How is the cardinality limit applied when attributes are being filtered?
When a view is applied to a metric pipeline that contains an attribute filter, how should the cardinality limit be applied? Prior to filtering attributes, or post?
The answer we come up with will affect the output of user data. For example, if measurements for the following attributes are made:
-
{path: "/", code: 200, query: ""} -
{path: "/", code: 400, query: "user=bob"} -
{path: "/admin", code: 200, query: ""}
If an attribute filter is applied so that only the path attribute is retained and cardinality limit of 3 is set, if the filtering is applied prior to checking the cardinality limit the following attributes will be kept on the output metric streams:
-
{path: "/"} -
{path: "admin"}
However, if the cardinality limit is applied prior to filtering the following attributes will be kept on the output metric streams:
-
{path: "/"} -
{otel.metric.overflow: true}
Filter before limiting
Given the cardinality limit feature was added to limit the number of resources and SDK uses during measurements, if filtering is to be applied prior to the cardinality limit being applied it will need to be done in the "hot path" of making a measurement.
Pros:
- The correct number of attributes (<= cardinality limit) are ensured to be on the output metric streams
Cons:
- Requires filtering for every measurement made
Limit before filtering
Limiting without doing any filtering means the filtering process can be delayed to the collection of metric streams. This is a substantial performance issue given the filtering process will need to run at most M times (for M being the number of distinct attributes recorded) rather than N times (for N being the number of measurements made).
Pros:
- Performance on the "hot path" is not impacted by filtering
Cons
- It is possible that there will be less than the cardinality limit many distinct attributes exported on the output metric streams (possibly even just
otel.metric.overflowattribute in some cases)

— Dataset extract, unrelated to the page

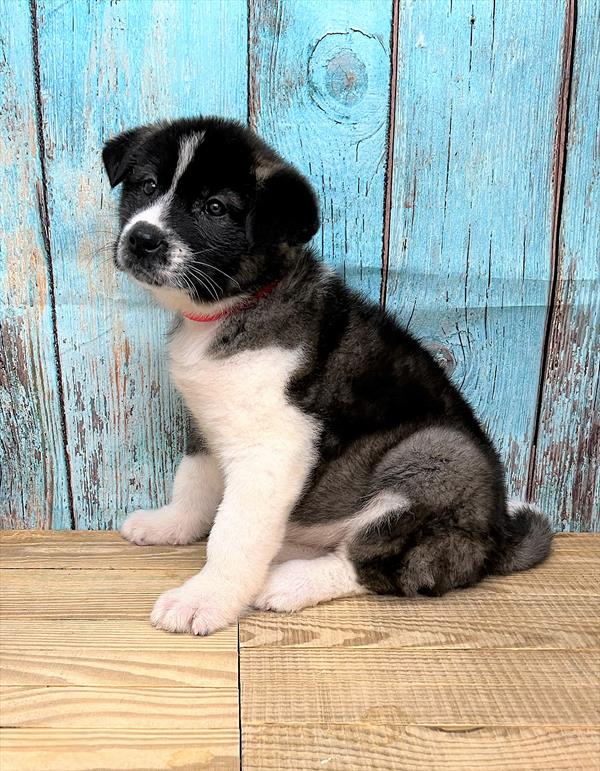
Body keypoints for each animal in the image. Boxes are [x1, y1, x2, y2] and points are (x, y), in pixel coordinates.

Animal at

The limit is intended to be against the amount of in memory storage you have. Given that, I believe the filtering MUST be done on your hot-path. The intention is to avoid Denial-of-Service attacks via high cardinality inputs that impact metrics (as many users will attach attributes that come from requests, even our semconv recommend this).
I don't think we have any rules about forcing filtering to be in the hot path or afterwards.

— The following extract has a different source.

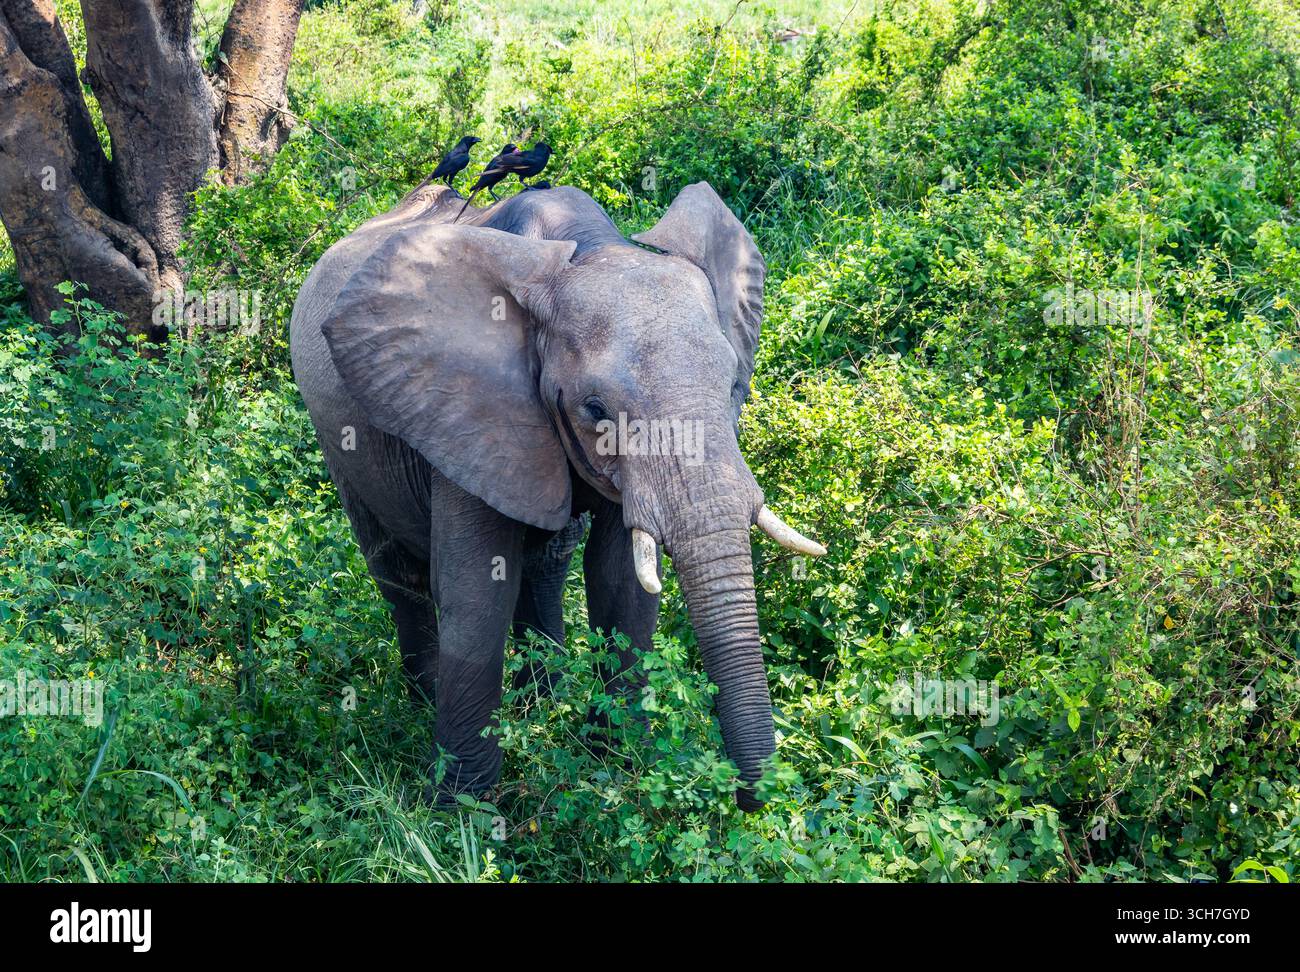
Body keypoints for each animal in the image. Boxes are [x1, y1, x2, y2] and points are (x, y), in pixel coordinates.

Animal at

To me this means you have to limit before you hit any in-memory storage. Whether this means, in Go, you start doing filtering in the hot path, is up to you. I'd argue that the con of having less cardinality than your limit in some cases is better than the alternative of running out of memory :)

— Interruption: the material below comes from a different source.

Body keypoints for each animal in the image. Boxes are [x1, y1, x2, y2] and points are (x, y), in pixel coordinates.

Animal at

Given that, I believe the filtering MUST be done on your hot-path.
@jsuereth did you mean "Given that, I believe the [limiting] MUST be done on your hot-path"? Not necessarily the filtering, right?
To me this means you have to limit before you hit any in-memory storage. Whether this means, in Go, you start doing filtering in the hot path, is up to you. I'd argue that the con of having less cardinality than your limit in some cases is better than the alternative of running out of memory :)
:+1:
@jsuereth did you mean "Given that, I believe the [limiting] MUST be done on your hot-path"? Not necessarily the filtering, right?
Yep! Limiting MUST be on hot path, you can pick how you filter for best UX + performance.
@jsuereth what are you thoughts on potential inconsistencies across languages here?
If one implementation filters prior to the limiting and another filters afterwards they could produce different outputs. Is consistency here going to be an issue?
If one implementation filters prior to the limiting and another filters afterwards they could produce different outputs. Is consistency here going to be an issue?
I think regarding cardinality limits we're talking about error scenarios and worst-case behavior. We already have a lot of inconssitencies in how failures are handled due to runtime limitations. We try to be consistent, but when it comes to extraordinary/error scenarios, I think some inconsistencies between SDKs is ok.
Another way to phrase it -> I think users, if given a choice, would prefer lower o11y overhead per-language over perfect consistency.
Java checks whether the cardinality exceeds the limit after attribute filtering has occurred. I think this is the right behavior because its the least surprising to users, e.g. its surprising if I set my cardinality limit to 100 but only see 20 series. Both the attribute filter and cardinality limit are mechanisms to manage cardinality. The should work together and not be at odds with each other.
Java checks whether the cardinality exceeds the limit after attribute filtering has occurred. I think this is the right behavior because its the least surprising to users, e.g. its surprising if I set my cardinality limit to 100 but only see 20 series. Both the attribute filter and cardinality limit are mechanisms to manage cardinality. The should work together and not be at odds with each other.
Doesn't this mean that Java needs to filter every measurement the user makes though? And do so in the "hot path" of telemetry recording?
Doesn't this mean that Java needs to filter every measurement the user makes though? And do so in the "hot path" of telemetry recording?
Yes.
I've clarified the SDK cardinality limit in #3856. The spec now says "For a given metric, the cardinality limit is a hard limit on the number of metric points that can be collected during a collection cycle". I also sent another editorial PR to clean up metric points #3906.
@MrAlias Do you think this issue can be marked as resolved? (I've provided more info regarding how I want to address a set of problems in #3866).
@MrAlias is this complete?